Some of HP's top bosses were in town recently to meet with customers and partners as the vendor looks to fortify its market leadership. Channel Middle East grilled Jos Brenkel, VP of HP's Personal Systems Group for the Middle East, Africa and Mediterranean region, on the company's retail strategy and plans to grow the business in the current economic climate.

What are your priorities for the Middle East, Africa and Mediterranean region?

The key priorities are around a couple of things. The first is to reinforce the brand and consolidate the market leadership situation that we have got right now. If you look at the market share in the Middle East region - and take out Iran where we don't sell - we are bigger than Acer and Dell combined.

In our business you grow market share during an economic slowdown, which is a different game to growing the market.

It's 30%-plus market share. Market share in itself is nothing other than a measure, but it's a measure of our success in how we execute to our brand value proposition. The second thing that we are putting a huge amount of emphasis on is everything around the product experience and buying experience.

What do you mean when you say ‘experience' and why is that significant?

We believe the market is moving into two environments. There is an area where people buy on price, and that is moving very much towards the low-end notebook type of products. You live on high volumes, low margins and no features - just price.

The other extreme, which is happening more and more, is that people are buying on experience - both the product experience and the buying experience. Those two phenomena are being reinforced in the market right now.
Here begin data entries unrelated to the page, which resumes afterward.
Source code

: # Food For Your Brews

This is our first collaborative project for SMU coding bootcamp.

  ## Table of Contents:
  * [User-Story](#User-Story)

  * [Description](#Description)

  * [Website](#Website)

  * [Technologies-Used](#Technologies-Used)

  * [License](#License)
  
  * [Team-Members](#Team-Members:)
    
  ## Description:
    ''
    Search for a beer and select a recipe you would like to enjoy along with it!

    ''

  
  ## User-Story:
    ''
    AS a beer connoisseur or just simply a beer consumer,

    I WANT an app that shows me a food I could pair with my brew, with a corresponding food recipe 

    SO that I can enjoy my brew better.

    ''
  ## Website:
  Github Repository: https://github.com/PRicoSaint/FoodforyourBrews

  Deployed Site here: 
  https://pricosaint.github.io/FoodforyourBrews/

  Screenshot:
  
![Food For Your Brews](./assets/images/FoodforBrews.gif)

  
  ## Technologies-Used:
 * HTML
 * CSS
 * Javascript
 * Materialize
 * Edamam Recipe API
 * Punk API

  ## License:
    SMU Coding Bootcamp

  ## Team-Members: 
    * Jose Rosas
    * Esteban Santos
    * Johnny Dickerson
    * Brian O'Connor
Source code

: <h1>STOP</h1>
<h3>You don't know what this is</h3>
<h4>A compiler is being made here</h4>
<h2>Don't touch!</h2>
HP recently announced its ‘store-in-store' concept through which retailers allocate an area of their outlets to HP products. What is the thinking behind this?

People want to buy in an environment that is comfortable. If you go to a standard retailer today then the majority of time you are completely lost as to what you are buying. They line up all the products and each one starts with the price point.
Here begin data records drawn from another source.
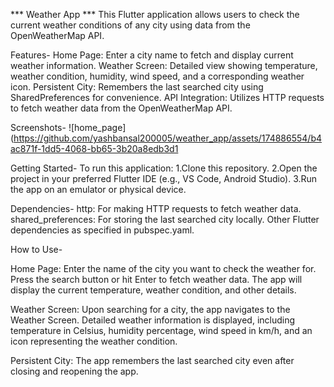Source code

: *** Weather App ***
This Flutter application allows users to check the current weather conditions of any city using data from the OpenWeatherMap API.

Features-
Home Page: Enter a city name to fetch and display current weather information.
Weather Screen: Detailed view showing temperature, weather condition, humidity, wind speed, and a corresponding weather icon.
Persistent City: Remembers the last searched city using SharedPreferences for convenience.
API Integration: Utilizes HTTP requests to fetch weather data from the OpenWeatherMap API.

Screenshots-
![home_page](https://github.com/yashbansal200005/weather_app/assets/174886554/b4ac871f-1dd5-4068-bb65-3b20a8edb3d1

Getting Started-
To run this application:
1.Clone this repository.
2.Open the project in your preferred Flutter IDE (e.g., VS Code, Android Studio).
3.Run the app on an emulator or physical device.

Dependencies-
http: For making HTTP requests to fetch weather data.
shared_preferences: For storing the last searched city locally.
Other Flutter dependencies as specified in pubspec.yaml.

How to Use-

Home Page:
Enter the name of the city you want to check the weather for.
Press the search button or hit Enter to fetch weather data.
The app will display the current temperature, weather condition, and other details.

Weather Screen:
Upon searching for a city, the app navigates to the Weather Screen.
Detailed weather information is displayed, including temperature in Celsius, humidity percentage, wind speed in km/h, and an icon representing the weather condition.

Persistent City:
The app remembers the last searched city even after closing and reopening the app.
You have no idea of the difference between the screen sizes; you just see a price with a whole bunch of features. We are investing huge dollars on creating experience stores with our retailers.

What benefit is there for a retail partner based in the Middle East market to invest in the store-in-store concept?

You will find certain products only available at a store-in-store and we will drive demand to those stores. For example, you are only going to find our TouchSmart PCs in a store-on-store. As we are going to drive demand to those stores, retailers that have invested in the model will get the benefit of all that.

Is there a possibility that rivals will follow your strategy and approach retailers with their own store-in-store concepts?

I am sure they will, but it is too late. How many store-in-stores can a retailer have? There's only so much room and the only other one who is doing it is Apple, but they are using a slightly different strategy in that it is their own store.